Shortly after midnight on this day in 1961, East German soldiers begin laying down barbed wire and bricks as a barrier between Soviet-controlled East Berlin and the democratic western section of the city.
After World War II, defeated Germany was divided into Soviet, American, British and French zones of occupation. The city of Berlin, though technically part of the Soviet zone, was also split, with the Soviets taking the eastern part of the city. After a massive Allied airlift in June 1948 foiled a Soviet attempt to blockade West Berlin, the eastern section was drawn even more tightly into the Soviet fold. Over the next 12 years, cut off from its western counterpart and basically reduced to a Soviet satellite, East Germany saw between 2.5 million and 3 million of its citizens head to West Germany in search of better opportunities. By 1961, some 1,000 East Germans–including many skilled laborers, professionals and intellectuals–were leaving every day.

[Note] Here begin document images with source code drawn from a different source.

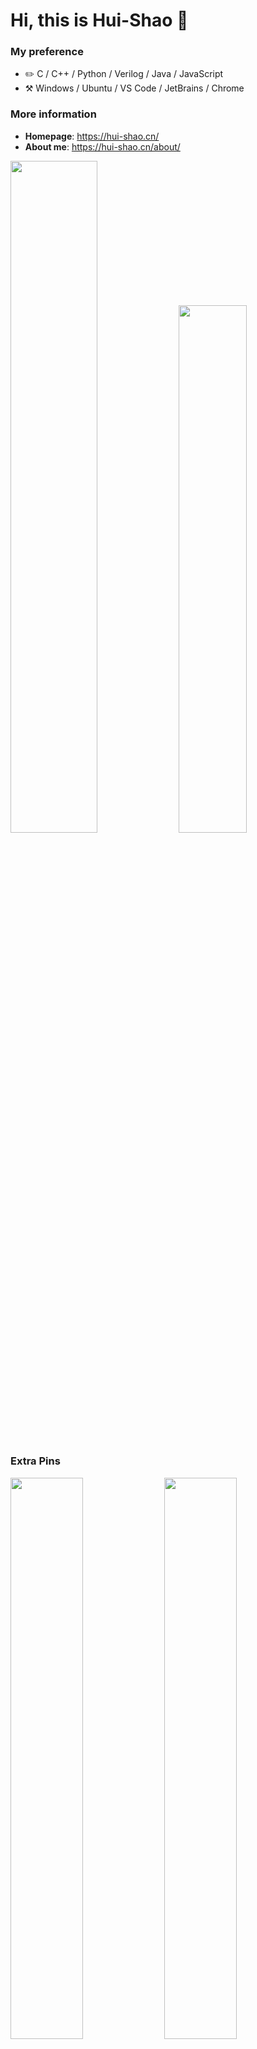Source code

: # Hi, this is Hui-Shao :wave:

### My preference

- :pencil2: C / C++ / Python / Verilog / Java / JavaScript
- :hammer_and_pick: Windows / Ubuntu / VS Code / JetBrains / Chrome

### More information

- **Homepage**: <https://hui-shao.cn/>
- **About me**: <https://hui-shao.cn/about/>

<p align="left">
  <img width="52.5%" src="https://github-readme-stats-hui-shao.vercel.app/api?username=hui-shao&show_icons=true&count_private=true&include_all_commits=true&title_color=006df9&icon_color=f3437a&bg_color=32,ccffd8,9effe9,75eaff">
  <img width="46.5%" src="https://github-readme-stats-hui-shao.vercel.app/api/top-langs/?username=hui-shao&layout=compact&langs_count=6">
</p>

### Extra Pins
<p align="left">
  <img width="48%" src="https://github-readme-stats-hui-shao.vercel.app/api/pin?username=hui-shao&repo=python-webspider">
  <img width="48%" src="https://github-readme-stats-hui-shao.vercel.app/api/pin?username=hui-shao&repo=AlwaysOnNumLock">
  <img width="48%" src="https://github-readme-stats-hui-shao.vercel.app/api/pin?username=hui-shao&repo=StartMenuButtonHider">
  <img width="48%" src="https://github-readme-stats-hui-shao.vercel.app/api/pin?username=hui-shao&repo=Xshell7_Xftp7_Mod">
</p>
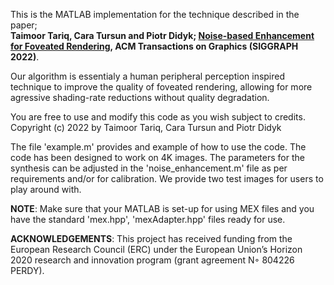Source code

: This is the MATLAB implementation for the technique described in the paper; <br />
**Taimoor Tariq, Cara Tursun and Piotr Didyk; [Noise-based Enhancement for Foveated Rendering](https://www.pdf.inf.usi.ch/projects/NoiseBasedEnhancement/), ACM Transactions on Graphics (SIGGRAPH 2022)**. 

Our algorithm is essentialy a human peripheral perception inspired technique to improve the quality of foveated rendering, 
allowing for more agressive shading-rate reductions without quality degradation. 

You are free to use and modify this code as you wish subject to credits. <br />
Copyright (c) 2022 by Taimoor Tariq, Cara Tursun and Piotr Didyk

The file 'example.m' provides and example of how to use the code. The code has been designed to work on 4K images. 
The parameters for the synthesis can be adjusted in the 'noise_enhancement.m' file as per requirements and/or for calibration. 
We provide two test images for users to play around with. 

**NOTE**: Make sure that your MATLAB is set-up for using MEX files and you have the standard 'mex.hpp', 'mexAdapter.hpp' files ready for use. 

**ACKNOWLEDGEMENTS**: This project has received funding from the European Research Council (ERC) under the European Union’s Horizon 2020 research and innovation program (grant agreement N◦ 804226 PERDY).
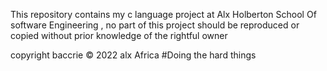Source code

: This repository contains my c language project at Alx Holberton School Of software Engineering , no part of this project should be reproduced or copied without prior knowledge of the rightful owner

copyright baccrie  © 2022 alx Africa
#Doing the hard things
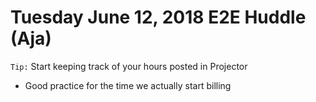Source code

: # Tuesday June 12, 2018 E2E Huddle (Aja)

`Tip:` Start keeping track of your hours posted in Projector
- Good practice for the time we actually start billing

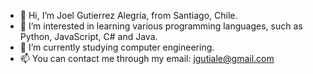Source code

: - 👋 Hi, I’m Joel Gutierrez Alegria, from Santiago, Chile.
- 👀 I’m interested in learning various programming languages, such as Python, JavaScript, C# and Java.
- 🌱 I’m currently studying computer engineering.
- 📫 You can contact me through my email: jgutiale@gmail.com

<!---
JoelGutierrezA/JoelGutierrezA is a ✨ special ✨ repository because its `README.md` (this file) appears on your GitHub profile.
You can click the Preview link to take a look at your changes.
--->
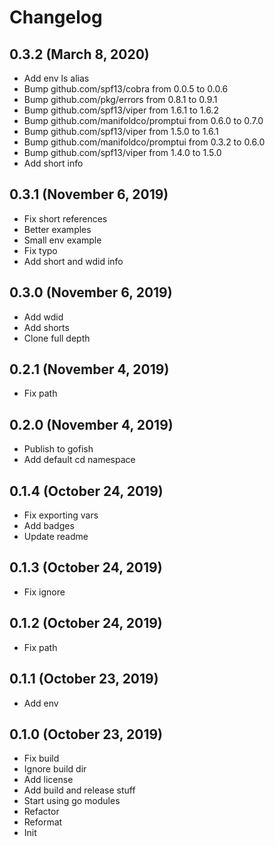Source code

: # Changelog

## 0.3.2 (March 8, 2020)

- Add env ls alias
- Bump github.com/spf13/cobra from 0.0.5 to 0.0.6
- Bump github.com/pkg/errors from 0.8.1 to 0.9.1
- Bump github.com/spf13/viper from 1.6.1 to 1.6.2
- Bump github.com/manifoldco/promptui from 0.6.0 to 0.7.0
- Bump github.com/spf13/viper from 1.5.0 to 1.6.1
- Bump github.com/manifoldco/promptui from 0.3.2 to 0.6.0
- Bump github.com/spf13/viper from 1.4.0 to 1.5.0
- Add short info


## 0.3.1 (November 6, 2019)

- Fix short references
- Better examples
- Small env example
- Fix typo
- Add short and wdid info


## 0.3.0 (November 6, 2019)

- Add wdid
- Add shorts
- Clone full depth


## 0.2.1 (November 4, 2019)

- Fix path


## 0.2.0 (November 4, 2019)

- Publish to gofish
- Add default cd namespace


## 0.1.4 (October 24, 2019)

- Fix exporting vars
- Add badges
- Update readme


## 0.1.3 (October 24, 2019)

- Fix ignore


## 0.1.2 (October 24, 2019)

- Fix path


## 0.1.1 (October 23, 2019)

- Add env


## 0.1.0 (October 23, 2019)

- Fix build
- Ignore build dir
- Add license
- Add build and release stuff
- Start using go modules
- Refactor
- Reformat
- Init


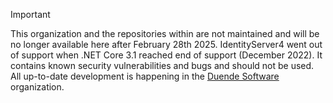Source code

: > [!IMPORTANT]
> This organization and the repositories within are not maintained and will be no longer available here after February 28th 2025. IdentityServer4 went out of support when .NET Core 3.1 reached end of support (December 2022). It contains known security vulnerabilities and bugs and should not be used. All up-to-date development is happening in the [Duende Software](https://github.com/duendesoftware) organization. 
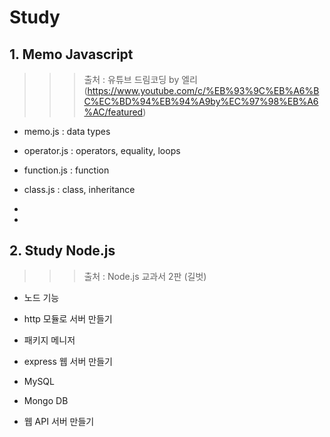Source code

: # Study
## 1. Memo Javascript
>>> 출처 : 유튜브 드림코딩 by 엘리(https://www.youtube.com/c/%EB%93%9C%EB%A6%BC%EC%BD%94%EB%94%A9by%EC%97%98%EB%A6%AC/featured)

- memo.js : data types

- operator.js : operators, equality, loops

- function.js : function

- class.js : class, inheritance

- 

- 

## 2. Study Node.js
>>> 출처 : Node.js 교과서 2판 (길벗)

- 노드 기능

- http 모듈로 서버 만들기

- 패키지 메니저

- express 웹 서버 만들기

- MySQL

- Mongo DB

- 웹 API 서버 만들기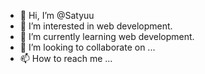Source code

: - 👋 Hi, I’m @Satyuu
- 👀 I’m interested in web development.
- 🌱 I’m currently learning web development.
- 💞️ I’m looking to collaborate on ...
- 📫 How to reach me ...

<!---
Satyuu/Satyuu is a ✨ special ✨ repository because its `README.md` (this file) appears on your GitHub profile.
You can click the Preview link to take a look at your changes.
--->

In August, Walter Ulbricht, the Communist leader of East Germany, got the go-ahead from Soviet Premier Nikita Khrushchev to begin the sealing off of all access between East and West Berlin. Soldiers began the work over the night of August 12-13, laying more than 100 miles of barbed wire slightly inside the East Berlin border. The wire was soon replaced by a six-foot-high, 96-mile-long wall of concrete blocks, complete with guard towers, machine gun posts and searchlights. East German officers known as Volkspolizei (“Volpos”) patrolled the Berlin Wall day and night.
Many Berlin residents on that first morning found themselves suddenly cut off from friends or family members in the other half of the city. Led by their mayor, Willi Brandt, West Berliners demonstrated against the wall, as Brandt criticized Western democracies, particularly the United States, for failing to take a stand against it. President John F. Kennedy had earlier said publicly that the United States could only really help West Berliners and West Germans, and that any kind of action on behalf of East Germans would only result in failure.